Another solution for Infrared Receiver of 32-bit Codes


Senior Member

This is a project that I completed back in 2008. It has been largely superseded by other solutions which use the more modern and much faster PICAXE chips. Having said that, the original model still serves its purpose of controlling my Home Theatre 'Receiver'.

I have posted this because a forum member asked how I used external hardware with a PICAXE to decode IR signals. I’m not expecting enthusiasts to rush off to build this solution to IR signal reception when modern PICAXEs can do it more elegantly.


Almost forgotten in 2021, the 08M was the forerunner of the 08M2. The 08M had just 256 bytes of program space, which doubled as EEPROM when required (and program space allowed). As well the 08M was limited to a top clock speed of 8MHz. My initial experiments showed that the 08M could not decode 32-bit IR signals without external help. Even with the external hardware, the 08M had to be dedicated to receiving and decoding the IR signals, then hand over the received code to another processor (PICAXE 40X) to utilise.

IR Signal Components

A CD4093 quad NOR gate with Schmitt Trigger inputs is used to separate the components of the IR signal. The IR receiver’s output is normally held low. When the receiver detects a 38kHz (or thereabouts) signal, its output goes low, returning to high soon after the signal disappears.

The three signals presented to the PICAXE are:
  • The rising edge or end of each carrier pulse is used as a clock signal to indicate to the PICAXE that a bit can be read.
  • One Schmitt trigger gate, configured as an integrator, detects the header pulse. The output of this gate goes high about 3.5mS after the leading edge of the header pulse. The diode causes the output to restore quickly after the pulse stops.
  • A second integrator is used to detect the longer ‘off’ periods of the ‘1’ bits. When data is present, the output of the second Schmitt trigger is pulled high by the presence of signal and stays high until the carrier is off for more than 1.5mS. This coincides with the longer ‘off’ periods of the ‘1’ bits. The third Schmitt trigger is configured as a monostable multivibrator. Its input is configured as a differentiator, triggered by the rising edge of the previous gate. This effectively creates a delayed pulse whenever a ‘1’ bit is received. By the time the PICAXE has responded to the clock signal, the output of this monostable will indicate the inverse of the received bit.
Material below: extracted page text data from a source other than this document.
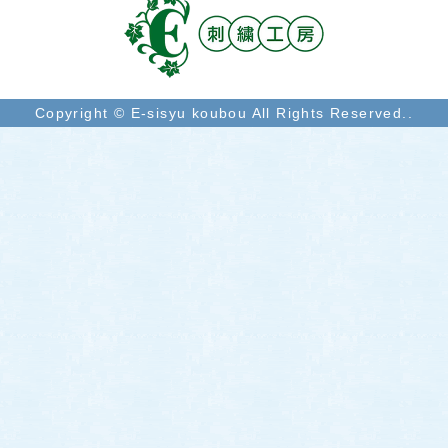
Copyright © E-sisyu koubou All Rights Reserved..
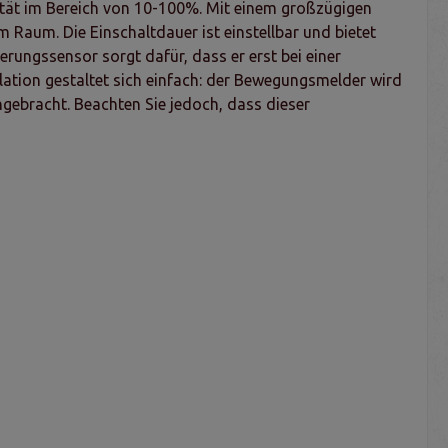
ität im Bereich von 10-100%. Mit einem großzügigen
Raum. Die Einschaltdauer ist einstellbar und bietet
rungssensor sorgt dafür, dass er erst bei einer
llation gestaltet sich einfach: der Bewegungsmelder wird
gebracht. Beachten Sie jedoch, dass dieser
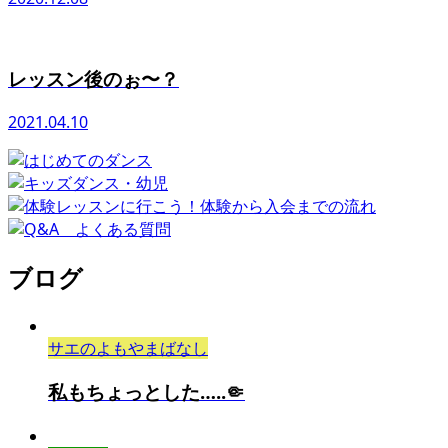
レッスン後のぉ〜？
2021.04.10
ブログ
サエのよもやまばなし
私もちょっとした…..🤏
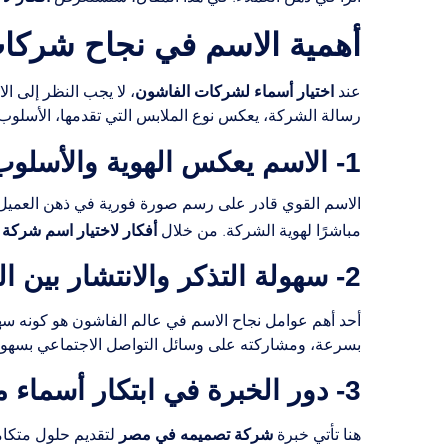
أهمية الاسم في نجاح شركا
اختيار أسماء لشركات الفاشون
عند
، لا يجب النظر إلى ا
رسالة الشركة، يعكس نوع الملابس التي تقدمها، الأسلوب ال
1- الاسم يعكس الهوية والأسلوب
الاسم القوي قادر على رسم صورة فورية في ذهن العميل عن
أفكار لاختيار اسم شركة
مباشرًا لهوية الشركة. من خلال
2- سهولة التذكر والانتشار بين العملاء
أحد أهم عوامل نجاح الاسم في عالم الفاشون هو كونه س
بسرعة، ومشاركته على وسائل التواصل الاجتماعي بسهولة.
3- دور الخبرة في ابتكار أسماء مبتكرة
شركة تصميمه في مصر
هنا تأتي خبرة
لتقديم حلول متكا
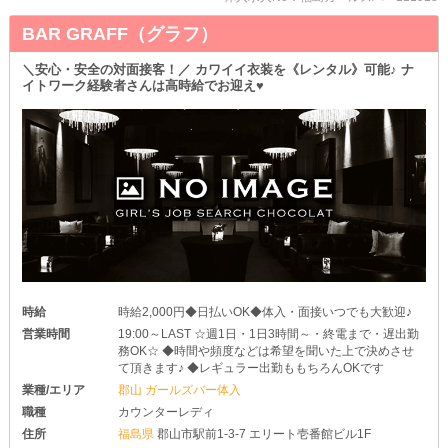
ストレスの原因になるような要素はないので、安心してくださいね
♪
BAR GRAFF（グラフ）
さらなる高条件で、快適な再スタートを切りましょう◎
＼安心・安全の対面接客！／ カワイイ衣装を《レンタル》可能♪ ナ
＼短時間バイトでもOK／
イトワーク経験者さんは高時給でお迎え♥
「門限を守らないと家族が心配しちゃう」
「夜は美容のためにもしっかり寝ておきたいな～」
なんて子は、終電の時間で上がっても大丈夫です♪
あなたのライフスタイルに支障を出さず、楽しくお仕事できるよう
にサポートします！
∴‥∵‥∴‥∵‥∴‥∴‥∵‥∴‥∵
ちょっとでも興味を持ってくれた子は、ぜひ体入へ♪
当店の快適さを実感したら、きっと【クイーンオブハート】で働き
たくなるハズです◎
たくさんのご応募をお待ちしております♥
時給
時給2,000円◆日払いOK◆体入・面接いつでも大歓迎♪
営業時間
19:00～LAST ☆週1日・1日3時間～・終電まで・遅出勤
務OK☆ ◆時間や頻度などは希望を聞いた上で決めさせ
て頂きます♪ ◆レギュラー出勤ももちろんOKです
業種/エリア
郡山 ガールズバー体入
職種
カウンターレディ
住所
福島県
郡山市駅前1-3-7 エリート壱番館ビル1F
The PICAXE programme is critical to the operation of the IR receiver. The PICAXE must be run at 8MHz or higher in order to decode and store the IR data. The programme code structure is not very ‘pretty’ but has been optimized, firstly for speed and secondly to save programme space. This is necessary so that the smaller (now superseded) 08M or 14M chips can be used. The PICAXE chip must run faster than the incoming data so that overhead tasks, like saving data bytes and clearing the accumulator, can be completed before the next incoming bit needs to be read.
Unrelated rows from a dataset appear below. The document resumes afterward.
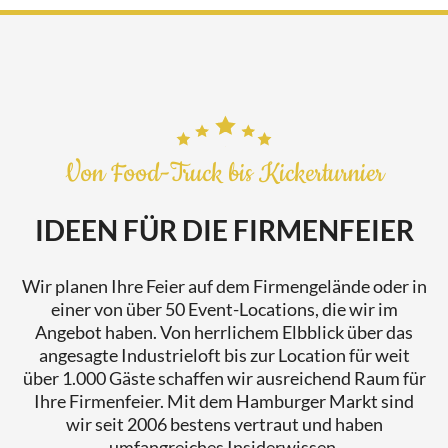
Von Food-Truck bis Kickerturnier
IDEEN FÜR DIE FIRMENFEIER
Wir planen Ihre Feier auf dem Firmengelände oder in
einer von über 50 Event-Locations, die wir im
Angebot haben. Von herrlichem Elbblick über das
angesagte Industrieloft bis zur Location für weit
über 1.000 Gäste schaffen wir ausreichend Raum für
Ihre Firmenfeier. Mit dem Hamburger Markt sind
wir seit 2006 bestens vertraut und haben
umfangreiches Insiderwissen.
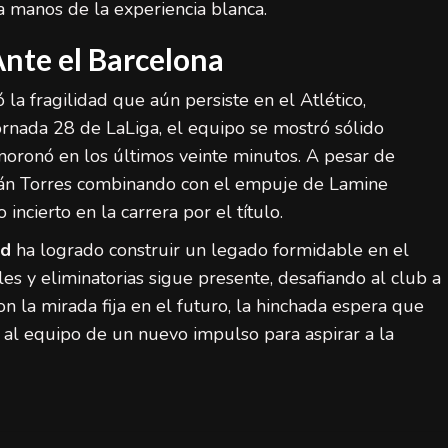
 a manos de la experiencia blanca.
Ante el Barcelona
la fragilidad que aún persiste en el Atlético,
ornada 28 de LaLiga, el equipo se mostró sólido
moronó en los últimos veinte minutos. A pesar de
rrán Torres combinando con el empuje de Lamine
incierto en la carrera por el título.
id
ha logrado construir un legado formidable en el
es y eliminatorias sigue presente, desafiando al club a
Con la mirada fija en el futuro, la hinchada espera que
 al equipo de un nuevo impulso para aspirar a la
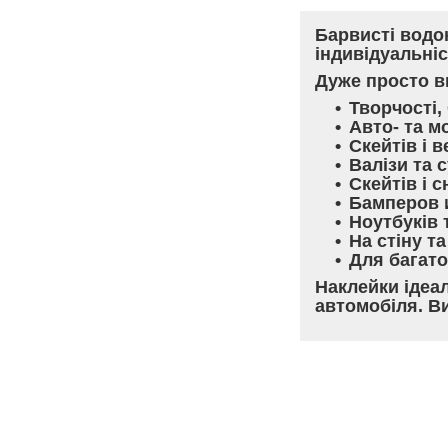
Барвисті водо
індивідуальніс
Дуже просто в
Творчості,
Авто- та м
Скейтів і 
Валізи та 
Скейтів і 
Бамперов 
Ноутбуків 
На стіну т
Для багато
Наклейки ідеа
автомобіля. В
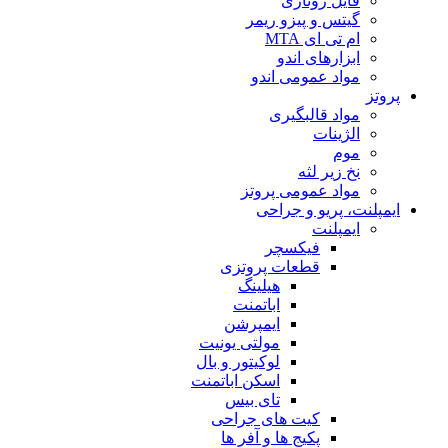
فایل روتاری
گیتس و پیزو ریمر
ام تی ای MTA
ابزارهای اندو
مواد عمومی اندو
پروتز
مواد قالبگیری
الژینات
موم
نخ زیر لثه
مواد عمومی پروتز
ایمپلنت، پریو و جراحی
ایمپلنت
فیکسچر
قطعات پروتزی
هیلینگ
اباتمنت
ایمپرشن
مولتی یونیت
لوکیتور و بال
اسکن اباتمنت
تای بیس
کیت های جراحی
پکیج ها و آفر ها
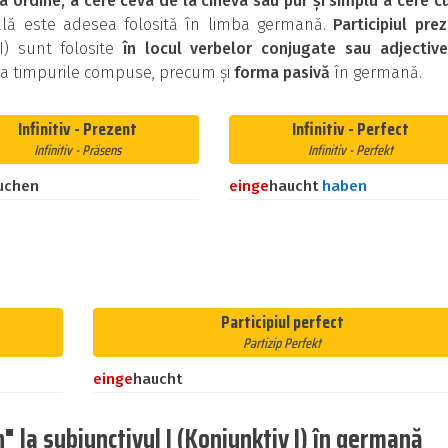
a ordine, a cere ceva de la cineva sau pur și simplu a cere c
cală este adesea folosită în limba germană.
Participiul pre
II) sunt folosite
în locul verbelor conjugate sau adjective
ma timpurile compuse, precum și
forma pasivă
în germană.
Infinitiv - Prezent
Infinitiv - Perfect
Infinitiv - Präsens
Infinitiv - Perfekt
uchen
ein
ge
haucht
haben
Participiul perfect
Partizip Perfekt
ein
ge
haucht
 la subjunctivul I (Konjunktiv I) în germană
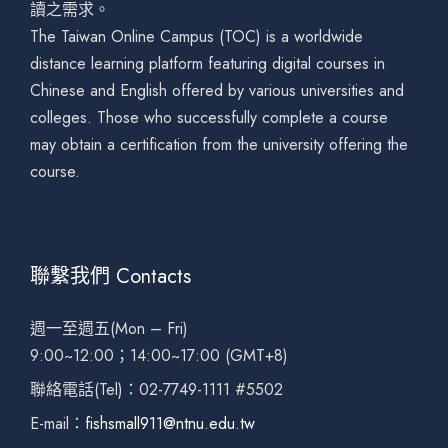
讀之需求。
The Taiwan Online Campus (TOC) is a worldwide
distance learning platform featuring digital courses in
Chinese and English offered by various universities and
colleges. Those who successfully complete a course
may obtain a certification from the university offering the
course.
聯繫我們 Contacts
週一至週五(Mon – Fri)
9:00~12:00；14:00~17:00 (GMT+8)
聯絡電話(Tel)：02-7749-1111 #5502
E-mail：
fishsmall911@ntnu.edu.tw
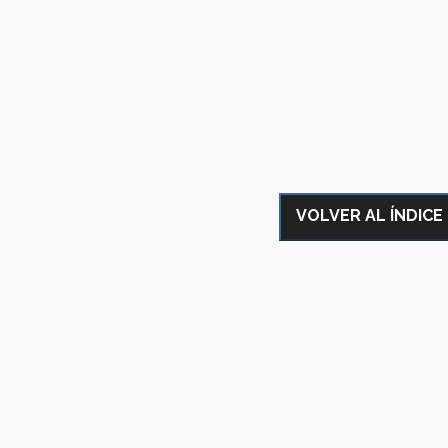
VOLVER AL ÍNDICE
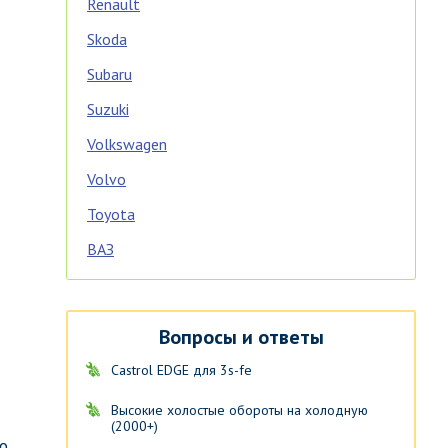
Renault
Skoda
Subaru
Suzuki
Volkswagen
Volvo
Toyota
ВАЗ
Вопросы и ответы
Castrol EDGE для 3s-fe
Высокие холостые обороты на холодную
(2000+)
о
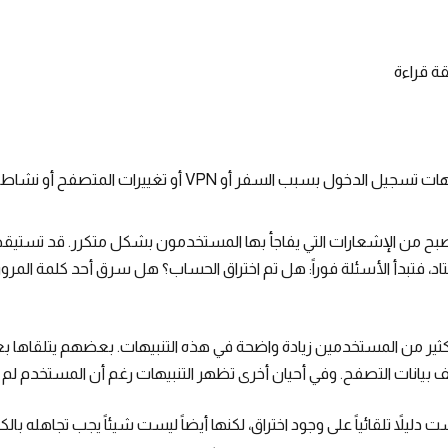
ة قراءة
لدخول بسبب السفر أو VPN أو تغييرات المتصفح أو نشاط أمني حقيقي.
بح من الإشعارات التي يفاجأ بها المستخدمون بشكل متكرر. قد تستيقظ 
 فتبدأ الأسئلة فوراً: هل تم اختراق الحساب؟ هل سرق أحد كلمة المرور؟ 
ي 2025 و2026 لاحظ كثير من المستخدمين زيادة واضحة في هذه التنبيهات. بعضهم يتل
ليلاً تلقائياً على وجود اختراق، لكنها أيضاً ليست شيئاً يجب تجاهله بالك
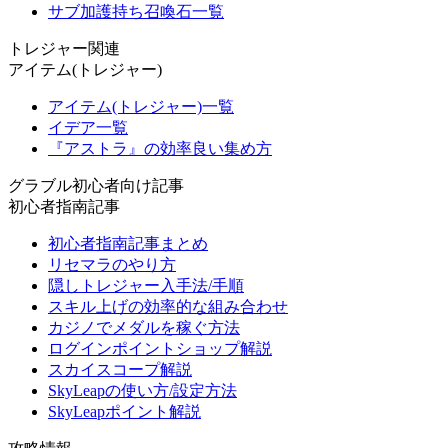
サブ加護持ち召喚石一覧
トレジャー関連
アイテム(トレジャー)
アイテム(トレジャー)一覧
イデア一覧
『アストラ』の効率良い集め方
グラブル初心者向け記事
初心者指南記事
初心者指南記事まとめ
リセマラのやり方
隠しトレジャー入手法/手順
スキル上げの効率的な組み合わせ
カジノでメダルを稼ぐ方法
ログインポイントショップ解説
スカイスコープ解説
SkyLeapの使い方/設定方法
SkyLeapポイント解説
Due to the limited code space in the 08M, there is no overall time supervision that would cause a time-out if insufficient bits (clock pulses) are received. This may happen when a weak or reflected signal is received or possibly originating from some other remote control handpiece. The circuit and software will wait until a total of 34 rising edges are detected. Then the software will wait until a header pulse is detected, starting the decoding process again.

More modern M2-series PICAXE chips can run at 16 or 32MHz so the code could be structured differently.